After all, happiness should be the result of living a balanced life.

This seems like a reasonable way to look at it since every man should judge themselves rather than others.

Hope this helps.

smiley+face.gif

This makes sense to me. Do you believe it could be reasonable to argue, that biological sex could somehow be considered the polar opposite, not to the partner's sex, but to the partner's sexual orientation? I mean this in the way that a sexual desire towards males, for example, is paired with the male anatomy and not the sex the person holding the sexual orientation is born with? In a such way, that balance can only be upheld through engaging in sexual behaviour/romantic relations with a man, and not a woman?
 

allfoak

Alchemist
Homosexuality is nothing new, it is as old as mankind.
Each person must determine their own path in life.
 

Jainarayan

ॐ नमो भगवते वासुदेवाय
Staff member
Premium Member
I sense a lack of balance in a same-sex partnership

Actually there is balance. I wrote this a while ago in response to someone who thought he knew what he was talking about:

Yin and yang have nothing to do with man/woman as the natural way of things. It has to do with complement and supplement; two men together or two women together can have characteristics that complement and supplement each other.

He was claiming that the proper order of the universe through the Tao and yin and yang is male-female.


 

gsa

Well-Known Member
My notion that non-reproductive sex is "sinful" (i.e. a physical pleasure that blocks your attainment of enlightenment and ultimately leads to more suffering than pleasure) stems from my Buddhist beliefs.
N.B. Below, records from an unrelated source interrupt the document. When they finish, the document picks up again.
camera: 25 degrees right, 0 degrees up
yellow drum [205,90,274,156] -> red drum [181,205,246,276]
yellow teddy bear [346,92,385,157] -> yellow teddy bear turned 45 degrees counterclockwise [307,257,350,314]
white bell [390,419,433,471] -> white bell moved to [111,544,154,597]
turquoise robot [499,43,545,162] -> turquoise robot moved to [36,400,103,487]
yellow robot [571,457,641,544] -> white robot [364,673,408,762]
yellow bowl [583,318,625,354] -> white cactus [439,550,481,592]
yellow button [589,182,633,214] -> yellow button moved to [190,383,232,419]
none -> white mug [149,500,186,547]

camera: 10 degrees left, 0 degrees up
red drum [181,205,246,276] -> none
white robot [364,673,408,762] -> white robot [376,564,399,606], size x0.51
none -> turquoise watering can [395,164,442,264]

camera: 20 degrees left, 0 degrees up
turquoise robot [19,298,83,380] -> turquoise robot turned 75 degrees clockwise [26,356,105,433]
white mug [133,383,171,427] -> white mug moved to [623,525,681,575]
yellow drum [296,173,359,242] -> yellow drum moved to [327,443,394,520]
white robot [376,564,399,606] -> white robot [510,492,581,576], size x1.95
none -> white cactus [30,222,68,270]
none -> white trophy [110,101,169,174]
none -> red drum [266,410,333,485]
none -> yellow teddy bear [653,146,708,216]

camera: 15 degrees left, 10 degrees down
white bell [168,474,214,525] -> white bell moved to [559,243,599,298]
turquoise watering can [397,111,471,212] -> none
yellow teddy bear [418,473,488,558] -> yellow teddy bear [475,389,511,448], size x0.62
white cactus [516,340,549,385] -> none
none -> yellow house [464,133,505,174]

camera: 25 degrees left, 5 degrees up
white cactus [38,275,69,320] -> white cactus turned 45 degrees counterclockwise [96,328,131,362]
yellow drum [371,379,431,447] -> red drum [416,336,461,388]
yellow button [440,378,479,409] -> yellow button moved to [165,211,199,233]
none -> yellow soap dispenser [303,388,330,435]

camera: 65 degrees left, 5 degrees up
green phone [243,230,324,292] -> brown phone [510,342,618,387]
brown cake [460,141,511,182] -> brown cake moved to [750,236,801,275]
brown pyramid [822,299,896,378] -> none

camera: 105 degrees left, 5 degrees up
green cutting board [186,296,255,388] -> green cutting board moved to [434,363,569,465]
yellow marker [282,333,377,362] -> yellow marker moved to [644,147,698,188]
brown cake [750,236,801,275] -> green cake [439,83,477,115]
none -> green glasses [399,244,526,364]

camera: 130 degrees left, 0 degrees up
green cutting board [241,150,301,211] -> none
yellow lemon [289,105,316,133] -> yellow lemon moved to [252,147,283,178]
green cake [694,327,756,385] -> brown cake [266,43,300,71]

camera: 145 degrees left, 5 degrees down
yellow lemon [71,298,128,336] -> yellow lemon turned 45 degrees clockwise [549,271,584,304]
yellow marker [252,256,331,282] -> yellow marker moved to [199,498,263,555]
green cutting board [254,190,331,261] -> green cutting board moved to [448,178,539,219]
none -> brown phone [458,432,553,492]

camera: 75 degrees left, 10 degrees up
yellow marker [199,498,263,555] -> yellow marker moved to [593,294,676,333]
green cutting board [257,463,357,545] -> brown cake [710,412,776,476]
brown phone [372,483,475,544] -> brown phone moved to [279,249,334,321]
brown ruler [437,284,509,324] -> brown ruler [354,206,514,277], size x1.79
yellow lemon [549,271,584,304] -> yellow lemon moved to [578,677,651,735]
What form of Buddhism allows for reproductive sex as an exception? Perhaps Tibetan does (and whether that is Buddhism is an interesting question all its own), but in Theravada there's certainly no exception if you want to achieve enlightenment. Monastics can't even masturbate.
 

thau

Well-Known Member
I consider myself a perennial philosopher, and believe in all religions according to my own interpretations of different religious philosophies with an, admittedly, bias towards Eastern religion, in particular buddhism and daoism.

For the majority of my life, I have never considered homosexuality a sin, and when I became religious a few years ago, I never considered homosexuality a sin to any bigger degree than heterosexual non-reproductory sex. However, my mind is dwelling a lot on yin-yang theory at the moment, and I sense a lack of balance in a same-sex partnership, and I feel a lot of guilt on resting on this notion that homosexuals are sinners (I should probably add, that I suffer from slight OCD obsessions, so this is causing me a lot of distress). Help me make sense of this issue.

My take on matters of the flesh and the will are to first seek and know God and then seek the truth. As opposed to first believing some truth and then seeking a god to support that belief.

Only when one knows God will one understand sin and forgiveness.
 

sojourner

Annoyingly Progressive Since 2006
Ying yang is about inner energy not dangly bits
Yeah, I'm having trouble seeing where the poster is finding "imbalance" in a homosexual relationship. Is it simply the presence of twigs and berries? If so, I think the poster needs to rethink the whole Ying-Yang concept in a more holistic way, perhaps though some Jungian thinking.